Molto spesso, quando temiamo qualcosa, quando non ci piace, è perché quella cosa la conosciamo poco. Il pipistrello è forse uno dei casi più emblematici di una repulsione che ha come fondamento l’ignoranza. Quest’animale, d’altronde, esce di notte, con il buio, ed ha un volo molto veloce. Due caratteristiche che non lo rendono facilmente osservabile.
Per fortuna, però, esistono luoghi come l’Abbazia di Staffarda, che hanno fra i propri scopi anche quello di creare cultura sui pipistrelli e dove, da quest’anno, si possono osservare questi animali in alta risoluzione e senza arrecar loro disturbo.
Il termine scientifico “chiroptera” deriva, in maniera quasi poetica, dalle due parole greche: chéir (mano) e pterón (ala). Mani alate che si intravedono sfrecciare nel cielo all’imbrunire, quando la nostra giornata finisce e la loro ricerca di cibo incomincia, e che hanno scelto da circa duecento anni di insediarsi fra i muri dell’Abbazia di Staffarda, dando vita ad una colonia riproduttiva di oltre mille esemplari.
L’Abbazia cistercense di Staffarda ha come data di fondazione il 1135, una delle prime d’Italia, ed è sorta dalla bonifica di quella che prima era la “foresta di Staffarda”, di cui rimane ancora oggi una piccola area boschiva, fra le ultime superstiti in pianura Padana. La bonifica era una vera e propria attività caratteristica dei monaci cistercensi, che cercavano aree e terreni non ancora lavorabili, da destinare alle coltivazioni. A loro modo, i pipistrelli stanno proseguendo questa attività di bonifica: con un raggio d’azione di 15/20 km, arrivano a nutrirsi ogni notte di insetti per una quantità equivalente al loro stesso peso corporeo. In particolare, il vespertilio maggiore, viste le sue dimensioni, si ciba non solo di zanzare e piccoli insetti, ma anche di coleotteri potenzialmente dannosi per le coltivazioni.
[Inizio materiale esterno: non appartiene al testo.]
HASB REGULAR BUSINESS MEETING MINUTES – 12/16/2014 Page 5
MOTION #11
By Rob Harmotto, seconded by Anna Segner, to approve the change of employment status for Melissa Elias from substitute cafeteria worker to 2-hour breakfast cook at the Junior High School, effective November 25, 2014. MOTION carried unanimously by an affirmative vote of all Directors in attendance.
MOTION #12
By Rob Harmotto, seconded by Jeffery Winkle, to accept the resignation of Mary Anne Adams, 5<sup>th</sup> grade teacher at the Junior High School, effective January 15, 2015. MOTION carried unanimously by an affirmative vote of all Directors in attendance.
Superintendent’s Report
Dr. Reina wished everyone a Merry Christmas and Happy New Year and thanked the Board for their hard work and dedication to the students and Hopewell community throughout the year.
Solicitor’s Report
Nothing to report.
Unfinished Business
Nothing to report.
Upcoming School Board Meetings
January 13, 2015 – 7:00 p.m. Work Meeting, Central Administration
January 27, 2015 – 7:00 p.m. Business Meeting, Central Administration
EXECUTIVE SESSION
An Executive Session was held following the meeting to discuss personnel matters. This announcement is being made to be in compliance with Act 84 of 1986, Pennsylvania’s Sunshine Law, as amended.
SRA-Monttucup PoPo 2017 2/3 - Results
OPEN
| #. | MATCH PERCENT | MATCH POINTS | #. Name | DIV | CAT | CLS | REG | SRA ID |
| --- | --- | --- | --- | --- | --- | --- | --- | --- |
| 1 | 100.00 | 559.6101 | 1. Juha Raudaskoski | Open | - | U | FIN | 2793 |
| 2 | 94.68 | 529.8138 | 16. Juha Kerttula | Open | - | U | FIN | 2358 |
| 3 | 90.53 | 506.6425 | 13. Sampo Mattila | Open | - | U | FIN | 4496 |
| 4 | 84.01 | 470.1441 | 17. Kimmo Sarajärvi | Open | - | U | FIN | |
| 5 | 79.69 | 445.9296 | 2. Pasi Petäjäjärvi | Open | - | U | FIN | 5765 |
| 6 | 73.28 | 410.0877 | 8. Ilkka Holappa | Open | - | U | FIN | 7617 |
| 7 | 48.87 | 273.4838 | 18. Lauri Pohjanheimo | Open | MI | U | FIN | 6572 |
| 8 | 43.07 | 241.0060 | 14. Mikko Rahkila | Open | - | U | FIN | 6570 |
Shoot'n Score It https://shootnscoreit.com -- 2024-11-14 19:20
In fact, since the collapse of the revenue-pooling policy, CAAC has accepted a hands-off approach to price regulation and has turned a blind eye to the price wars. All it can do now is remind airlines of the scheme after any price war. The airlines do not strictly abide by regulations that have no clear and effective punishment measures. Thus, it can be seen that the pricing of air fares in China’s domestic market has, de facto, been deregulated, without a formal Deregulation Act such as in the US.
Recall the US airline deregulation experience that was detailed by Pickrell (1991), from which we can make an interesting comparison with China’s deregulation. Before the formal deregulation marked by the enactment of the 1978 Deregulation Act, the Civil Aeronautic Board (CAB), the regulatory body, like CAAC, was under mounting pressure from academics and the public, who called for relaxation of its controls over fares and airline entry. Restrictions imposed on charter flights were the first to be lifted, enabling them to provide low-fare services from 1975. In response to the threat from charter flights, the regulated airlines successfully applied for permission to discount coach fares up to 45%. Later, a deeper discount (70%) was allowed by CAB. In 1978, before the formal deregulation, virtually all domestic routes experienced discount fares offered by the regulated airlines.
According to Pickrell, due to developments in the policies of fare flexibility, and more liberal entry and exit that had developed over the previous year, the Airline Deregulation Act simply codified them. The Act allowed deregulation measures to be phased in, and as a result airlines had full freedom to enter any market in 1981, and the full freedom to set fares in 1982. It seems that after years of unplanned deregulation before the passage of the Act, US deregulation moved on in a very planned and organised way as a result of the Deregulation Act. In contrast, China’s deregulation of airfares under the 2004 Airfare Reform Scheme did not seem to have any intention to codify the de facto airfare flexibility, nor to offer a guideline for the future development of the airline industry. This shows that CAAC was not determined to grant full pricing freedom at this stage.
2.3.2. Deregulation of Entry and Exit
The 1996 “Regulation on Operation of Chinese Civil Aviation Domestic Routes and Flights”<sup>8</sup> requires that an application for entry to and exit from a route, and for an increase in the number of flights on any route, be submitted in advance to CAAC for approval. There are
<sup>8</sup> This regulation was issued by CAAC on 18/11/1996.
Un vero e proprio insetticida naturale.
La colonia presente a Staffarda ha, presumibilmente, una storia lunga duecento anni. I monaci, infatti, abitarono i luoghi fino agli inizi del 1800, e l’Abbazia divenne parrocchia nel 1804, rimanendo disabitata per qualche anno. Una parentesi di tempo sufficiente per far sì che un gruppo di esemplari eleggesse l’antico calidario (l’unica parte dell’edificio ad essere scaldata dai monaci) a luogo ideale per la nidificazione e la riproduzione. Dagli anni ’80, infine, grazie all’intervento dei chirotterologi Paolo Debernardi e Elena Patriarca, la colonia viene protetta e monitorata da un sistema video, che quest’anno, grazie al Parco del Monviso, viene rinnovato con due videocamere in alta definizione.
«Far convivere un’area museale con un sito di osservazione naturalistica, comporta alcune difficoltà e responsabilità – ci ha spiegato Valentina Strocco, presidente dell’associazione Dialogart, che cura i progetti di valorizzazione e di fruizione museale – ma anche molte opportunità. Da una parte, ad esempio, un intervento di restauro andrà programmato in un periodo dell’anno in cui non ci sia la colonia (ovvero fra ottobre e aprile), lo stesso vale per l’organizzazione di eventi notturni, e per preservare il sito è stato pensato un sistema di pulizia e manutenzione programmato e periodico. Ma le opportunità sono certo maggiori: dal poter studiare da vicino questa colonia riproduttiva, alla possibilità di fare cultura presentando l’animale da vicino (per quanto l’osservazione avvenga attraverso un monitor, una delle due telecamere arriva a zoommare fino a 25 volte, con risultati mozzafiato), alla sensibilizzazione sull’inquinamento luminoso e atmosferico, all’organizzazione di attività di scoperta ed educazione. Infine, al poter racchiudere nel medesimo luogo, storia, cultura, architettura e natura».